El corazón del corazón

 

Mientras me alistaba para enfrentar la rutina diaria en la oficina, escuchaba un podcast donde un chico hablaba sobre cómo la vida se parte en dos cuando pierdes a alguien a quien amas, cuando la muerte, fría, invasiva y repentina, llega sin avisar y se lleva a un ser querido. Comparaba ese sentimiento con antiguas ceremonias aztecas, donde arrancaban corazones a inocentes para ofrecérselos a los dioses. Sin embargo, a diferencia de esas ceremonias precolombinas, el desgarramiento lo describía como más interno. Era como si un sacerdote moderno, encargado de los sacrificios de la vida, abriera tu pecho con un cuchillo afilado de obsidiana, no con la intención de extraer el corazón, colocarlo en una bandeja y ofrecérselo a los dioses, sino más bien para asegurarse de apuñalar solo una parte que todos tenemos dentro del corazón, donde atesoramos las memorias, los recuerdos y los sueños por cumplir. Ese rincón sagrado, esa parte pequeña que él definía como el corazón del corazón.

Y en lugar de ofrendarlo, el sacerdote, con manos temblorosas, apuñalaba una y otra vez ese pequeño rincón sagrado, justo ahí donde residen todos y cada uno de los planes que tenías pendientes con esa persona: los sueños compartidos, los viajes por hacer, las charlas que quedan para siempre en el tintero, los “te quieros” que nunca dijiste y que ya jamás podrás decir.

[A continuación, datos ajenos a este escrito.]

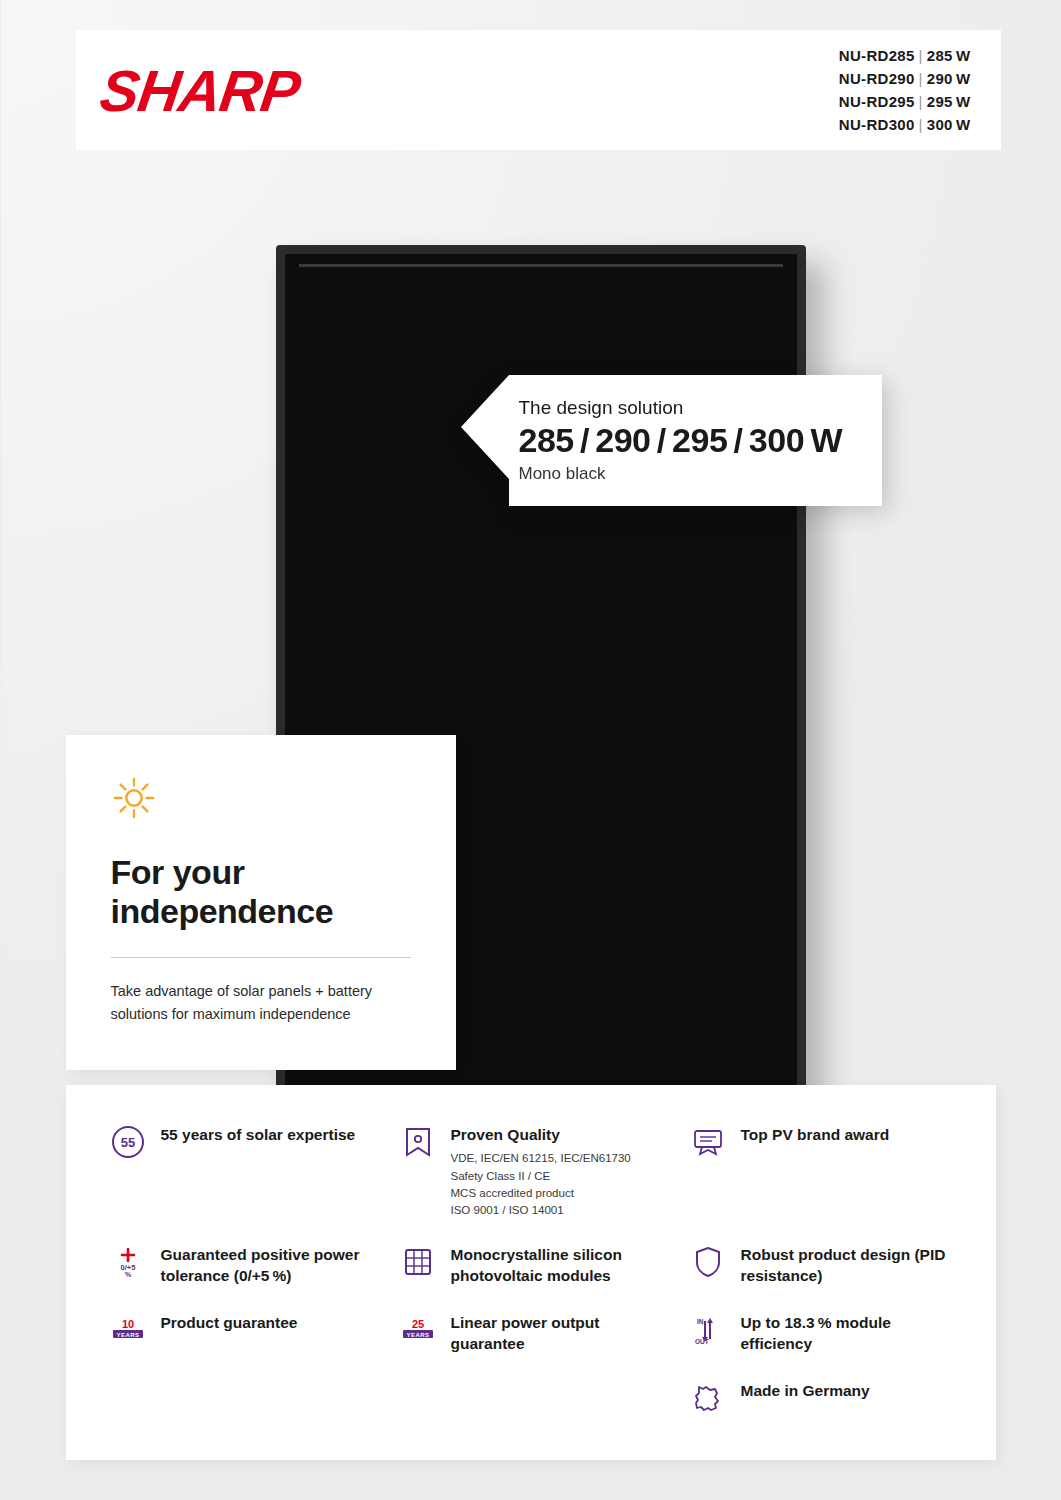SHARP
NU-RD285|285 W
NU-RD290|290 W
NU-RD295|295 W
NU-RD300|300 W
The design solution
285 / 290 / 295 / 300 W
Mono black
For your
independence
Take advantage of solar panels + battery solutions for maximum independence
55
55 years of solar expertise
Proven Quality VDE, IEC/EN 61215, IEC/EN61730
Safety Class II / CE
MCS accredited product
ISO 9001 / ISO 14001
Top PV brand award
0/+5 %
Guaranteed positive power tolerance (0/+5 %)
Monocrystalline silicon photovoltaic modules
Robust product design (PID resistance)
10 YEARS
Product guarantee
25 YEARS
Linear power output guarantee
IN OUT
Up to 18.3 % module efficiency
Made in Germany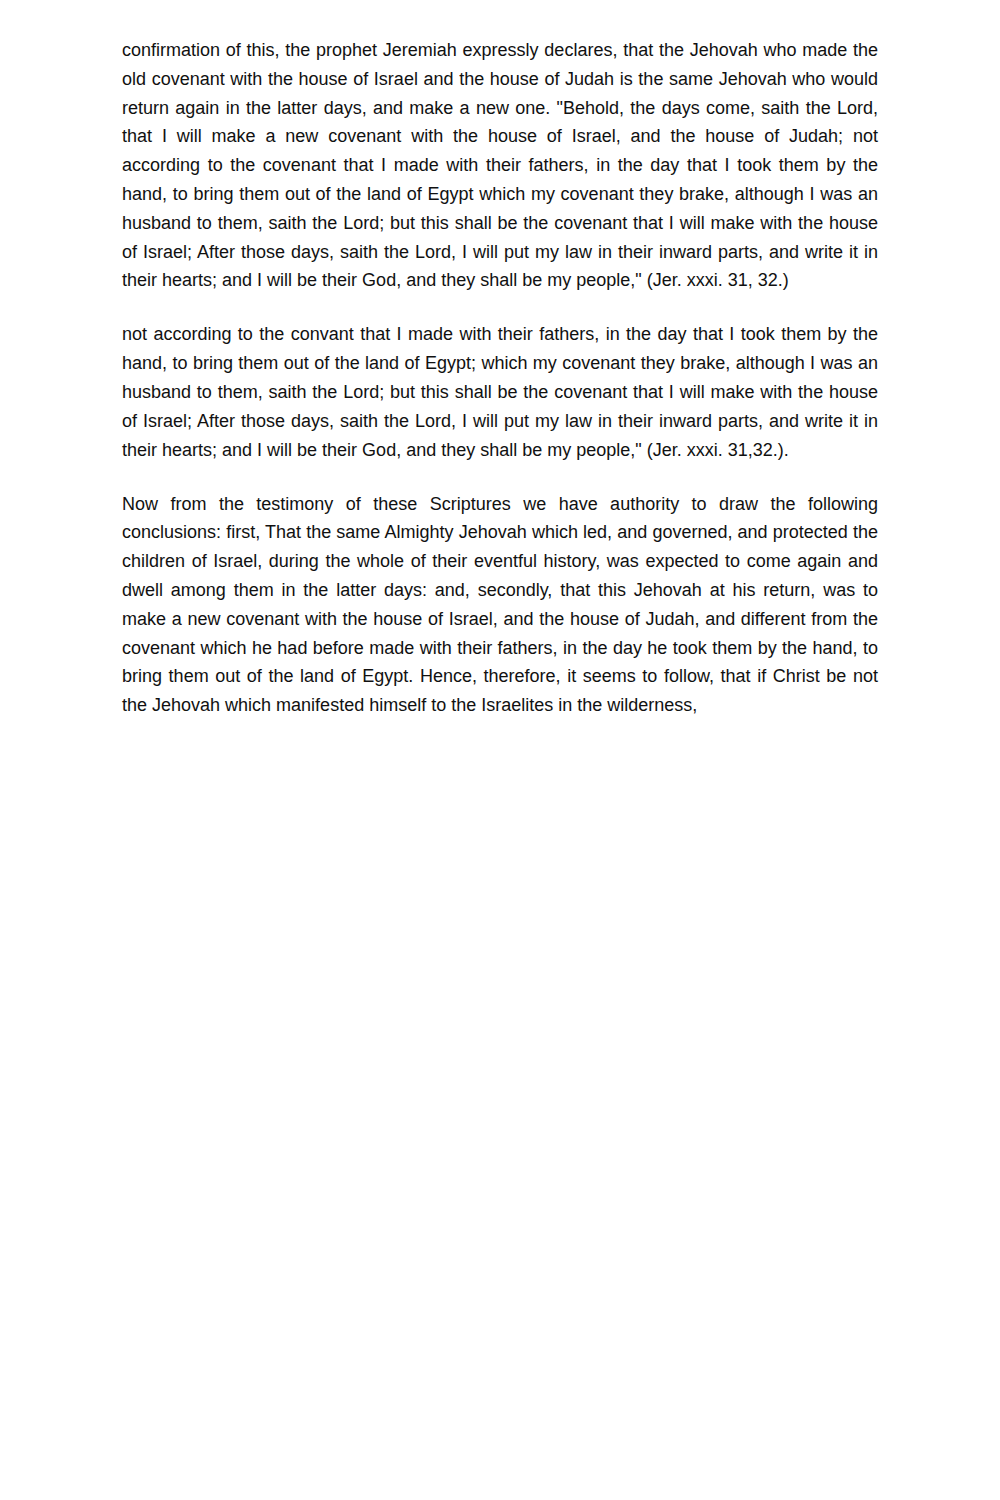confirmation of this, the prophet Jeremiah expressly declares, that the Jehovah who made the old covenant with the house of Israel and the house of Judah is the same Jehovah who would return again in the latter days, and make a new one. "Behold, the days come, saith the Lord, that I will make a new covenant with the house of Israel, and the house of Judah; not according to the covenant that I made with their fathers, in the day that I took them by the hand, to bring them out of the land of Egypt which my covenant they brake, although I was an husband to them, saith the Lord; but this shall be the covenant that I will make with the house of Israel; After those days, saith the Lord, I will put my law in their inward parts, and write it in their hearts; and I will be their God, and they shall be my people," (Jer. xxxi. 31, 32.)
not according to the convant that I made with their fathers, in the day that I took them by the hand, to bring them out of the land of Egypt; which my covenant they brake, although I was an husband to them, saith the Lord; but this shall be the covenant that I will make with the house of Israel; After those days, saith the Lord, I will put my law in their inward parts, and write it in their hearts; and I will be their God, and they shall be my people," (Jer. xxxi. 31,32.).
Now from the testimony of these Scriptures we have authority to draw the following conclusions: first, That the same Almighty Jehovah which led, and governed, and protected the children of Israel, during the whole of their eventful history, was expected to come again and dwell among them in the latter days: and, secondly, that this Jehovah at his return, was to make a new covenant with the house of Israel, and the house of Judah, and different from the covenant which he had before made with their fathers, in the day he took them by the hand, to bring them out of the land of Egypt. Hence, therefore, it seems to follow, that if Christ be not the Jehovah which manifested himself to the Israelites in the wilderness,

En ese instante, mientras tu tribu, familiares y amigos, observan tu dolor en un silencio reverente, alguien se encargaba de suturarte el pecho mientras tus heridas internas sangraban y te obligan a transitar la vida con un corazón herido y el rincón más íntimo, el corazón del corazón, hecho pedazos para el resto de tu existencia.

Eran las 8:15 de la mañana cuando escuché eso. Estaba terminando de ponerme el lápiz labial, dándole el último toque a mi maquillaje antes de entrar en mi oficina. Quedaban exactamente 15 minutos para comenzar con mi primera reunión del día; tenía que sentarme durante las siguientes 2 horas con la presidenta de la compañía y los asesores financieros para hablar de presupuestos anuales. Y entonces me empezó a faltar el aire y empecé a hiperventilar.

Era como si las palabras de ese chico me hubieran recordado que siempre me he hecho la fuerte para no llorar a mis muertos, que me niego a ir a los funerales, y que jamás veo sus fotos porque el dolor que me provoca es abrumador. El corazón de mi corazón, que ya llevaba tiempo desangrándose, comenzó a latir con una intensidad tal que desencadenó un dolor agudo en mi pecho. En ese momento, hubiera preferido que me dijeran que era un infarto, en lugar de enfrentarme a las heridas mal curadas que se reabrieron en mi interior, provocando un llanto incontenible y unas lágrimas que parecían que no iban a parar nunca.

¿Cómo podría explicarles a esos señores, ataviados en trajes negros, con los que me reunía cada semestre, que llegaría tarde a la reunión, porque de repente, el dolor de no poder llamar a mi abuela para pedirle consejo se me agolpaba en el pecho?

¿Cómo les contaba que nunca más volvería a escuchar su voz, y que no volveríamos a hablar de recetas de cocina, de novelas, ni me contaría más historias cautivadoras de antaño?

¿Cómo podía mantener la compostura y contener el llanto frente a esos individuos con maestrías de prestigiosas universidades, quienes comprenden las Pérdidas Cambiarias, pero no podrían concebir la pérdida de un amor de juventud en un fatídico accidente de moto mientras yo estaba a más de 8800 kilómetros, en clases de Contabilidad Financiera? Poco podrían entender sobre la culpa que me embarga por no haberles llevado nunca flores y que, a pesar de negarme a ver sus fotografías, me siguen visitando en sueños, más veces de las que yo quisiera.

Cómo desglosar ese laberinto de ausencias que el COVID dejó a su paso, llevándose consigo a mi guía espiritual, a mi amigo más sincero, aquel a quien llamaba cuando la vida me apretaba fuerte por el cuello y mi fe flaqueaba.

Sería imposible hacerles entender que la orfandad del alma no se mide en activos tangibles. Solo aquellos que tenemos el corazón del corazón parchado comprendemos que hay pérdidas que jamás podrán cuantificarse ni reflejarse en ningún informe financiero. Mas allá de la nostalgia, ese dolor solo se puede medir con la métrica de los abrazos que ya no podremos dar.